Essentially, investors who subscribe to this philosophy must accept losses as part of the path to achieving gains. But what if investors exited declining investments before the onset of a major crash? Instead of moving from high to low to high, would it not be more profitable to move from high to new high?
When you exit before the crash, you can potentially capture the recovery for additional profit that others need to merely recover.
Breaking the Cycle
In a hypothetical crash, consider a market at 1,000 that crashes to 500 and then climbs back to 1,000 over the course of five years. Buy-and-hold investors are told stoically to accept losses of 50 percent and wait patiently for half a decade or more, just to get back to where they were and have the chance to make money once again.
It is not necessary to tolerate this cycle.
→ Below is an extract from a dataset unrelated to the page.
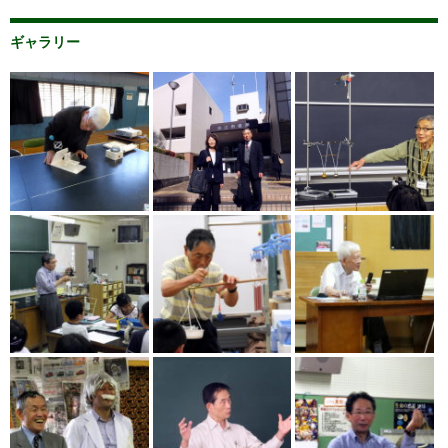
ギャラリー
Investors do not have to endure steep losses just for the chance to achieve hypothetical gains.
In this hypothetical crash example, not all investors would have ridden out the downturn. What if some investors had watched their shares rise to 1,000, sold when the decline began, and then bought again at 500 or say 600 when the market was on the way back up to 1,000?
Some investors went nowhere while others got ahead.
The idea that investors must suffer losses in order to achieve gains is promoted heavily by some in the financial industry. This is the backbone of the buy-and-hold philosophy, but there is no evidence to support its legitimacy as the best strategy. The talk can sometimes be supported by unrelated data, appeals to fear, and a host of other fallacy-ridden arguments. Investors can instead seek to buy low, sell high and try to mitigate major losses in between—which is not possible if they never sell at all.
It is not possible to determine the top or the bottom of the market. Investing in the market involves risk, including fluctuating prices and the uncertainty of return. There is no guarantee that the investment strategy discussed will be successful.